* _Work to be completed_: Return exactly those lines of the material below that fall between the line holding "eznete více krásných barevných kombinací." and the line holding "Vrijspraak bepleit dodelijk", inclusive.

* _The data_:
==*==

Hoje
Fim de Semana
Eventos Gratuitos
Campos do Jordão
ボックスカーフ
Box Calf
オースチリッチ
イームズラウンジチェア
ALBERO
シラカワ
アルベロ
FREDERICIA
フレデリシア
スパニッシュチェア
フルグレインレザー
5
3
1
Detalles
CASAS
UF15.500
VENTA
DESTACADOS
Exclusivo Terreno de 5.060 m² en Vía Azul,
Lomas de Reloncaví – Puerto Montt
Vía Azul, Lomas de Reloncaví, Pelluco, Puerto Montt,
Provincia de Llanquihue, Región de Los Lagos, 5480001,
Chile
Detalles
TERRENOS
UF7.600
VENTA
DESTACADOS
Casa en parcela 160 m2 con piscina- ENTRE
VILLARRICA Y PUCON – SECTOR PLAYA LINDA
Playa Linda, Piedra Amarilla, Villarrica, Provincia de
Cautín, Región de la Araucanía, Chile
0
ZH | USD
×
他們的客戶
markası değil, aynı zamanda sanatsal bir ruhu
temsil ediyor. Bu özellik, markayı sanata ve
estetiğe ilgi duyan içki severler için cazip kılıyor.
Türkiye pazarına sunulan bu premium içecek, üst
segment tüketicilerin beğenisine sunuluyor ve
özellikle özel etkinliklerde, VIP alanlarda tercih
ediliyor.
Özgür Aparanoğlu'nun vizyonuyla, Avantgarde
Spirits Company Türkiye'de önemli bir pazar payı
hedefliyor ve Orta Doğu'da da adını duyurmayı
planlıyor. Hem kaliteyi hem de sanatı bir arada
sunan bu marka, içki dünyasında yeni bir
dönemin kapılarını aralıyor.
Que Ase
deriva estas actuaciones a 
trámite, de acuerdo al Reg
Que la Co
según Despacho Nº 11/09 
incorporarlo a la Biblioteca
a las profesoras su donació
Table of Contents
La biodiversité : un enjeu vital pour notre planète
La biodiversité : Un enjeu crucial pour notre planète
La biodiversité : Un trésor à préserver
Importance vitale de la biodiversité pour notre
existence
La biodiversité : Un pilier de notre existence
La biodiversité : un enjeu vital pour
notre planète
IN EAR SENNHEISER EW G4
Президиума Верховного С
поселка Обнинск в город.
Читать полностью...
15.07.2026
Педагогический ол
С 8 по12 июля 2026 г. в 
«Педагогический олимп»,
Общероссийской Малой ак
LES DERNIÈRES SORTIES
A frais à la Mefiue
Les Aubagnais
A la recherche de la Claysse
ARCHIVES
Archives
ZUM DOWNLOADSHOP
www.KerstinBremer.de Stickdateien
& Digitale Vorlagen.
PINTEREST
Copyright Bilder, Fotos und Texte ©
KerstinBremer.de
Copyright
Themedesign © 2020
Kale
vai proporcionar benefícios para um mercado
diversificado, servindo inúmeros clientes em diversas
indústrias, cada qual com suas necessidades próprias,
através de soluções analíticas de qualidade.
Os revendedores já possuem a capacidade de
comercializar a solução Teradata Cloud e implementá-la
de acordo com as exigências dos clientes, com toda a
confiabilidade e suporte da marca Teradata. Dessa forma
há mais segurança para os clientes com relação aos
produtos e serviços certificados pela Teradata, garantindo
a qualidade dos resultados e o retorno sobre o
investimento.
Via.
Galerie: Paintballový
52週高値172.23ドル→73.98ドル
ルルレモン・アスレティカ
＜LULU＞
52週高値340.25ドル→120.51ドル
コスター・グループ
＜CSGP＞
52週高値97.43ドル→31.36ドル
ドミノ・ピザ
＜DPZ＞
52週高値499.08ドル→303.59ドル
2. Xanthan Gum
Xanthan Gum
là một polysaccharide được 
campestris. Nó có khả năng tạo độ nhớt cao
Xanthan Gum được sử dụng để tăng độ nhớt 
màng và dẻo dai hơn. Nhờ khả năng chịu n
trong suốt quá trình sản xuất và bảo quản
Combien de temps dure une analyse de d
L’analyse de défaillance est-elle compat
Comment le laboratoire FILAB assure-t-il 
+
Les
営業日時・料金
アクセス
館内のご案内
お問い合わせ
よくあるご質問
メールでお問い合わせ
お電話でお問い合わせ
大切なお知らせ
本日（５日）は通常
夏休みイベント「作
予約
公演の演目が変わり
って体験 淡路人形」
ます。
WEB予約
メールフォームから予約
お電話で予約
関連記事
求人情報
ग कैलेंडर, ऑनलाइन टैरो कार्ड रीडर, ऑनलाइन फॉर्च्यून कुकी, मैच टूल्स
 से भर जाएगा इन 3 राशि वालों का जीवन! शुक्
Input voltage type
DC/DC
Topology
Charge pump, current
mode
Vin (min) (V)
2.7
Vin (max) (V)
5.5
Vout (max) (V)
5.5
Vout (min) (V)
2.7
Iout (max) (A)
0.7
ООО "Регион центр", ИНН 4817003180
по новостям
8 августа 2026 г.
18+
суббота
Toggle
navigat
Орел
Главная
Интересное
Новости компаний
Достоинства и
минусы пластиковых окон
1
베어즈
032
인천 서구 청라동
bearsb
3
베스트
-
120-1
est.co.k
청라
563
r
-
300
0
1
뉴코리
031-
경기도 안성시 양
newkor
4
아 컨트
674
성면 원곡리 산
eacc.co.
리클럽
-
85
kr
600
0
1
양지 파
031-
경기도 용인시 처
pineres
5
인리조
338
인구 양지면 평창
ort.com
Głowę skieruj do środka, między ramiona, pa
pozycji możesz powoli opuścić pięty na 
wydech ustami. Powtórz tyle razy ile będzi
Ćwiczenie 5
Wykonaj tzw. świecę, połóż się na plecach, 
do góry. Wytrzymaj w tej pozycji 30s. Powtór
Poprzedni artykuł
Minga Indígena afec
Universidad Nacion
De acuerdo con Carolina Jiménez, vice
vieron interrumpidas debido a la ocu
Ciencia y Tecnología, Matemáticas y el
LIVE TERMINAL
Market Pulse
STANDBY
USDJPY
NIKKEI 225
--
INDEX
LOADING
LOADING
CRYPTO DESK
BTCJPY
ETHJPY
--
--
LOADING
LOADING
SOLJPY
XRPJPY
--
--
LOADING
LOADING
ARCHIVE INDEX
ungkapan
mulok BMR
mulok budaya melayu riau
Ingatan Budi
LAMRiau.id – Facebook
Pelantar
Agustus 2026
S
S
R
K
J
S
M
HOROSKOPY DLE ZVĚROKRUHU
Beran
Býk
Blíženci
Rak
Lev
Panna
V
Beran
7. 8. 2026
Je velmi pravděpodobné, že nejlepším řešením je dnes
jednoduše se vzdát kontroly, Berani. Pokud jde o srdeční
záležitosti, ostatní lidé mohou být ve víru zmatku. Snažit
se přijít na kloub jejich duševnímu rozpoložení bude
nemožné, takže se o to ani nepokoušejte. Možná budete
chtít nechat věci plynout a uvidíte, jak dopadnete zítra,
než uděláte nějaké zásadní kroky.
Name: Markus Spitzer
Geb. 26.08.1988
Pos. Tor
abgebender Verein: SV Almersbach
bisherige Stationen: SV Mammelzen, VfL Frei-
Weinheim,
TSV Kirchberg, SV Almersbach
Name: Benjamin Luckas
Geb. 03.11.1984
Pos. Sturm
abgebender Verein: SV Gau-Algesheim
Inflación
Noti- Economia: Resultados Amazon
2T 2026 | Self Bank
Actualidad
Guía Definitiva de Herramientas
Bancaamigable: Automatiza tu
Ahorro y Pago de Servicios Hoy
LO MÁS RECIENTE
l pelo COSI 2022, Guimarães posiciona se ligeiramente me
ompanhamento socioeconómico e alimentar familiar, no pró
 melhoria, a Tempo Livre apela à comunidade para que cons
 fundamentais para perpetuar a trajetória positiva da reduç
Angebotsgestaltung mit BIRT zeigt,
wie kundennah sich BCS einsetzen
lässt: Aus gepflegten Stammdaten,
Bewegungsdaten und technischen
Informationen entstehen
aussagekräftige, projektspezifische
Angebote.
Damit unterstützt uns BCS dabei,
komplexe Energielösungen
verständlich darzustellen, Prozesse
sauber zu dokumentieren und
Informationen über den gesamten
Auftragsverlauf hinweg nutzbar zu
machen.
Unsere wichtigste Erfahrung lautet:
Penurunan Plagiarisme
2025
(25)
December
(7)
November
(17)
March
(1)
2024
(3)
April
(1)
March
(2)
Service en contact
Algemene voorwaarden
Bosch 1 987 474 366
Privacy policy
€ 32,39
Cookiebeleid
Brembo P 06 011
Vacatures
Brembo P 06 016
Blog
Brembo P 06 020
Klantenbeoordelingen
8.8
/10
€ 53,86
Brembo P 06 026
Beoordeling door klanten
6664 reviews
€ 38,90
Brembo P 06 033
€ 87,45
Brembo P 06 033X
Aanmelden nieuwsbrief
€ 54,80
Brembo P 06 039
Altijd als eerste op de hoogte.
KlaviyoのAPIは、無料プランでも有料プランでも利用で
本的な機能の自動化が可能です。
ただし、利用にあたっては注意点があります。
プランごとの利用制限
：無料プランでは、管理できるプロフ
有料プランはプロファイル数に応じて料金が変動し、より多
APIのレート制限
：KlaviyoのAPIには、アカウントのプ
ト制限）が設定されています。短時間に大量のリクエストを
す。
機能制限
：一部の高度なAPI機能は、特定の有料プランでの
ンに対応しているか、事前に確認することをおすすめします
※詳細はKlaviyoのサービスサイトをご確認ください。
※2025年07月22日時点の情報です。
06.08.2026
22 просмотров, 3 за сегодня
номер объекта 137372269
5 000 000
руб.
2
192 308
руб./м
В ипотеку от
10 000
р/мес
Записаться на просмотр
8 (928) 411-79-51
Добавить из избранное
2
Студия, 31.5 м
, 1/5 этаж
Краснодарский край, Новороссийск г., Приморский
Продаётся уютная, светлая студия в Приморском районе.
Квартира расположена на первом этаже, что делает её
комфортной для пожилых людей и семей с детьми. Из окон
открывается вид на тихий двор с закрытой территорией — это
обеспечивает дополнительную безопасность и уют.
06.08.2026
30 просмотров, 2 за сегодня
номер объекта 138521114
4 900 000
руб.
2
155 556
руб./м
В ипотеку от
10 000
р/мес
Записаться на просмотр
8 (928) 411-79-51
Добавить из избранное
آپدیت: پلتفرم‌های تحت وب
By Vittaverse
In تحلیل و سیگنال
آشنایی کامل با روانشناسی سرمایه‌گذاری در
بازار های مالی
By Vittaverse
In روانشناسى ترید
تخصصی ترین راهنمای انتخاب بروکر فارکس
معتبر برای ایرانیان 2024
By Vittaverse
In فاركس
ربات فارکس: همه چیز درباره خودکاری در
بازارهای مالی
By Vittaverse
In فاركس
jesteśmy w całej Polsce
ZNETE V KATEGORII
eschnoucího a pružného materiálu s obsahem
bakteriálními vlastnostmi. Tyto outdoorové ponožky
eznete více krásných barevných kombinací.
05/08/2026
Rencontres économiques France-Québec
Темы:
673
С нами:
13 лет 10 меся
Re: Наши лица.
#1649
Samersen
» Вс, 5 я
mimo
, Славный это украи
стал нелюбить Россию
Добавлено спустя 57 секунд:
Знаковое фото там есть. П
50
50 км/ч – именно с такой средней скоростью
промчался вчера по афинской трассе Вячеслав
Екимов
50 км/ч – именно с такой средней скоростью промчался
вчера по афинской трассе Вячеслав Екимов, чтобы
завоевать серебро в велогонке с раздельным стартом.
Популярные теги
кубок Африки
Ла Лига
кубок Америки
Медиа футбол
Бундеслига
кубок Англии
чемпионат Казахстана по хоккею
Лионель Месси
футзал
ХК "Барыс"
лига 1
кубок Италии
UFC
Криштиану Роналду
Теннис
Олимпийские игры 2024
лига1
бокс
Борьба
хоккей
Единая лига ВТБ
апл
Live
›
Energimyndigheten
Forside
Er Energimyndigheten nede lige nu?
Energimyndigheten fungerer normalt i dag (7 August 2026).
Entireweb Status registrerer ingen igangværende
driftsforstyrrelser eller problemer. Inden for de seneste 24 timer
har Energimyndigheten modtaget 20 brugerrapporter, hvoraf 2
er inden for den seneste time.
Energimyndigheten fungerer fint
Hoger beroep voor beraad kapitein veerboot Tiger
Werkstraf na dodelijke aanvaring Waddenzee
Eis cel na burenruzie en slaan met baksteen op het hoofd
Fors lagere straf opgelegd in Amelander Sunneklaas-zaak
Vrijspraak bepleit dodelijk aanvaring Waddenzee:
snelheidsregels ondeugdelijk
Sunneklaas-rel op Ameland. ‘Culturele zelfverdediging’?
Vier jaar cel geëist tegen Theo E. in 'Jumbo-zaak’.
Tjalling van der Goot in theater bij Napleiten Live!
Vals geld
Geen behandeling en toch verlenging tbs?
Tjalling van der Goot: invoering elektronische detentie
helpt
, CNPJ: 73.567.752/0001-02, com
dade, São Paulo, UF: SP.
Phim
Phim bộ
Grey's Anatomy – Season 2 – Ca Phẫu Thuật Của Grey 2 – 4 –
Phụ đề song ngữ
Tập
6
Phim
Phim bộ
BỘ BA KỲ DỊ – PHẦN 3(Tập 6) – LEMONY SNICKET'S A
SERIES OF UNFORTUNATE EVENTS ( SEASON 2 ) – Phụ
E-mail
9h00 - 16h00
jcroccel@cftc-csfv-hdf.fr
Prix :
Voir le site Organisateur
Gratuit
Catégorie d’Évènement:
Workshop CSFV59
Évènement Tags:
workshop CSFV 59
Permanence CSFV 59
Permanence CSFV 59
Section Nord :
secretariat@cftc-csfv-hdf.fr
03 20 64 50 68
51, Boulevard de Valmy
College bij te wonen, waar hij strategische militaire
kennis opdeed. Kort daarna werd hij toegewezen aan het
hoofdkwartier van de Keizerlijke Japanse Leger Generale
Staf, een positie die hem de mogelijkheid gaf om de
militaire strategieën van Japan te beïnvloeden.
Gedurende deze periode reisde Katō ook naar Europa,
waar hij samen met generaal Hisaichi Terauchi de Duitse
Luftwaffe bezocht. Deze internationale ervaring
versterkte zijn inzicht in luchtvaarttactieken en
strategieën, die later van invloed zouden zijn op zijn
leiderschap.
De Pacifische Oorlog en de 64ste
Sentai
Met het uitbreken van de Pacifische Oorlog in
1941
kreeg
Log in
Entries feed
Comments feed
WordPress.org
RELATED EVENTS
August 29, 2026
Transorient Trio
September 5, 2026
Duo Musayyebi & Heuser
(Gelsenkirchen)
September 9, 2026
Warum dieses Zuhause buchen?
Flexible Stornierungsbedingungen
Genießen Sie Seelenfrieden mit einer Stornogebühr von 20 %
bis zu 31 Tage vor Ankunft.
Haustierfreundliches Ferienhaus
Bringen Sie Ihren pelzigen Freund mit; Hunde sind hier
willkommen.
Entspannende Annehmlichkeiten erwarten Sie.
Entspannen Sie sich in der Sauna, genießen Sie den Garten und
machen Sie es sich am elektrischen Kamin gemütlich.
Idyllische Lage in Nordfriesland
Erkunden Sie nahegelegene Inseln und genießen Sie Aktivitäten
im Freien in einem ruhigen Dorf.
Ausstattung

==*==

* _Result of the exercise_:
eznete více krásných barevných kombinací.
05/08/2026
Rencontres économiques France-Québec
Темы:
673
С нами:
13 лет 10 меся
Re: Наши лица.
#1649
Samersen
» Вс, 5 я
mimo
, Славный это украи
стал нелюбить Россию
Добавлено спустя 57 секунд:
Знаковое фото там есть. П
50
50 км/ч – именно с такой средней скоростью
промчался вчера по афинской трассе Вячеслав
Екимов
50 км/ч – именно с такой средней скоростью промчался
вчера по афинской трассе Вячеслав Екимов, чтобы
завоевать серебро в велогонке с раздельным стартом.
Популярные теги
кубок Африки
Ла Лига
кубок Америки
Медиа футбол
Бундеслига
кубок Англии
чемпионат Казахстана по хоккею
Лионель Месси
футзал
ХК "Барыс"
лига 1
кубок Италии
UFC
Криштиану Роналду
Теннис
Олимпийские игры 2024
лига1
бокс
Борьба
хоккей
Единая лига ВТБ
апл
Live
›
Energimyndigheten
Forside
Er Energimyndigheten nede lige nu?
Energimyndigheten fungerer normalt i dag (7 August 2026).
Entireweb Status registrerer ingen igangværende
driftsforstyrrelser eller problemer. Inden for de seneste 24 timer
har Energimyndigheten modtaget 20 brugerrapporter, hvoraf 2
er inden for den seneste time.
Energimyndigheten fungerer fint
Hoger beroep voor beraad kapitein veerboot Tiger
Werkstraf na dodelijke aanvaring Waddenzee
Eis cel na burenruzie en slaan met baksteen op het hoofd
Fors lagere straf opgelegd in Amelander Sunneklaas-zaak
Vrijspraak bepleit dodelijk aanvaring Waddenzee:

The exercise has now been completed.